■ Texto del documento:
########################################
Esta nueva política migratoria modifica de raíz el concepto abierto de ``frontera'' y se debe a varios factores. Quisiera resaltar la popularidad que está adquiriendo una corriente de pensamiento catastrofista. En los últimos años analistas de diversos países industrializados están presentando escenarios terribles sobre la mayor parte del planeta. El estratega Martin van Creveld, el ambientalista Thomas Fraser Homer-Dixon y el periodista Robert D. Kaplan son algunos de los que hablan de recursos naturales agotados, epidemias, matanzas y criminalidad.
Homer-Dixon citado en un artículo de Kaplan sintetiza esta lógica en una metáfora: ``imaginemos una larga limusina que atraviesa las calles de Nueva York en que viven los pordioseros sin casa. Pues bien, dentro de esa limusina con aire acondicionado van los países postindustriales de América del Norte, Europa, de la cuenca del Pacífico y de unos cuantos lugares aislados. Afuera está el resto de la humanidad, que va en una dirección completamente diferente''. Estas ideas han influido muchísimo en las élites de los países industrializados que han reaccionado cerrando sus fronteras. Y México, es obvio, no está dentro de la ``limusina'' de Homer-Dixon.
########################################
■ Filas extraídas:
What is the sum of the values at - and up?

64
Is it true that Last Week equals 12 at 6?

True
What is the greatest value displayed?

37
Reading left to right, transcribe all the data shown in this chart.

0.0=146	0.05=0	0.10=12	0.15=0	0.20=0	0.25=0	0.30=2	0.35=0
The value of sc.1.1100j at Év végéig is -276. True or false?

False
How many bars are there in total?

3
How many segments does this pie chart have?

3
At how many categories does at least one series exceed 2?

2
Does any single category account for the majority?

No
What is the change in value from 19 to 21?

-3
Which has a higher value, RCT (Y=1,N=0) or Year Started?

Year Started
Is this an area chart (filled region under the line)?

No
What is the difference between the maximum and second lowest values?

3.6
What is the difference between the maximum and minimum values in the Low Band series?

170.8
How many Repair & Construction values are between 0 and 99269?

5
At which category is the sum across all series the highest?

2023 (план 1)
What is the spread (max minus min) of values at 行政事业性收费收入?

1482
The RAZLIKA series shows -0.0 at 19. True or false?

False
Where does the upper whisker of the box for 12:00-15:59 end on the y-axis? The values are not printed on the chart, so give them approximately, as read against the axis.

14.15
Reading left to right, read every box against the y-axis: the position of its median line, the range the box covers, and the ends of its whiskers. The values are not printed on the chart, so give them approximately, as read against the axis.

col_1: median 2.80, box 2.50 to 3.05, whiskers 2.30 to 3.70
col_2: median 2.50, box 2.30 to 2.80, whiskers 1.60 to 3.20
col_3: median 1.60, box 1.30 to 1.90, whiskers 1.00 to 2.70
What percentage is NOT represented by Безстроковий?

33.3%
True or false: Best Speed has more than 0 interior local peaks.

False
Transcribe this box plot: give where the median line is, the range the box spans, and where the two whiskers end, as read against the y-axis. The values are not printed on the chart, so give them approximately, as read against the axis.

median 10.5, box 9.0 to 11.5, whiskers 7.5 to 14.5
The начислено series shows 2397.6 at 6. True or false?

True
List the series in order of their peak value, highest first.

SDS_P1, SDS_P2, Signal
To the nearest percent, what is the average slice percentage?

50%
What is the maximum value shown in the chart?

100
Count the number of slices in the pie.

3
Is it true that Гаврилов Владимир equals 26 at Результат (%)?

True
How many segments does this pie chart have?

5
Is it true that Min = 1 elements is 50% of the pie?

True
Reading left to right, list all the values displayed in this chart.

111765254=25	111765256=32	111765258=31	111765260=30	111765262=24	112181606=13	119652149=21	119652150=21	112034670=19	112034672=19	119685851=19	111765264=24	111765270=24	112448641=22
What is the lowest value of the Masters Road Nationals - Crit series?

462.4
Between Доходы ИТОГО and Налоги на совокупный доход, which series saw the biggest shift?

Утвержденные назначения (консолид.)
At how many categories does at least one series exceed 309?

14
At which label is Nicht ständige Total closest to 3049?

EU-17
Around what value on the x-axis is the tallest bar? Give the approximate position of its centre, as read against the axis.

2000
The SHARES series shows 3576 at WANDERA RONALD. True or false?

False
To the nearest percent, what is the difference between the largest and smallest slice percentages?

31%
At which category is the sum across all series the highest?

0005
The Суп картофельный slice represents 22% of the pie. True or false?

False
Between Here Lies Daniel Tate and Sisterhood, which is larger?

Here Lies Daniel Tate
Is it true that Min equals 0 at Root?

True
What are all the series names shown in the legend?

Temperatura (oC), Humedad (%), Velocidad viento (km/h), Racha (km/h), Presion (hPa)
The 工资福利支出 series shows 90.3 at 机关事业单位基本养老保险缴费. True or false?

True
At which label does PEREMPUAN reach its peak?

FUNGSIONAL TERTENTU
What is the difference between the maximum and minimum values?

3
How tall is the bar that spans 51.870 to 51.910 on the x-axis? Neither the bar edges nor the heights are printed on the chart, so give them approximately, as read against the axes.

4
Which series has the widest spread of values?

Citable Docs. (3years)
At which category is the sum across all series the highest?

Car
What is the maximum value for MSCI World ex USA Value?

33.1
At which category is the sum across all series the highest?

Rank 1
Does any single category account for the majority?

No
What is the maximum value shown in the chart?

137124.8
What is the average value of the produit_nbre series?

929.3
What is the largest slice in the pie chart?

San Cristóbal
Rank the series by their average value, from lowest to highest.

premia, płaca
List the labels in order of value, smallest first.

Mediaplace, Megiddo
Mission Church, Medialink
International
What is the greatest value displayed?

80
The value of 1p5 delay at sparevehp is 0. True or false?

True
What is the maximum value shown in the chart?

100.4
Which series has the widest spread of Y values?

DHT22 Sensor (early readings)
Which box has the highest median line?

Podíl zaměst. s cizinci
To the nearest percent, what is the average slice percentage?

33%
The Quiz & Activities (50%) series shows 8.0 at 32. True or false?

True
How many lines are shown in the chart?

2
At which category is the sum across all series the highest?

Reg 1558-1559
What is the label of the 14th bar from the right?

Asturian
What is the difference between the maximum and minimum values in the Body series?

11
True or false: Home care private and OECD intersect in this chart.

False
########################################
■ Tarea 1: Extrae del texto sobre política migratoria todo el pasaje que va desde "Esta nueva política" hasta "matanzas y criminalidad.", copiándolo literalmente.
■ Tarea 2:
Responde a estas preguntas según el texto sobre política migratoria:
(a) ¿Qué profesión se atribuye a Robert D. Kaplan?
(b) ¿Por las calles de qué ciudad circula la limusina de la metáfora?
(c) ¿Cómo han reaccionado las élites de los países industrializados ante estas ideas?
■ Tarea 3: Enumera todas las personas que el texto sobre política migratoria menciona por su nombre.

■ Respuesta 1:
Esta nueva política migratoria modifica de raíz el concepto abierto de ``frontera'' y se debe a varios factores. Quisiera resaltar la popularidad que está adquiriendo una corriente de pensamiento catastrofista. En los últimos años analistas de diversos países industrializados están presentando escenarios terribles sobre la mayor parte del planeta. El estratega Martin van Creveld, el ambientalista Thomas Fraser Homer-Dixon y el periodista Robert D. Kaplan son algunos de los que hablan de recursos naturales agotados, epidemias, matanzas y criminalidad.

■ Respuesta 2:
(a) Periodista.
(b) Nueva York.
(c) Cerrando sus fronteras.

■ Respuesta 3:
Martin van Creveld
Thomas Fraser Homer-Dixon
Robert D. Kaplan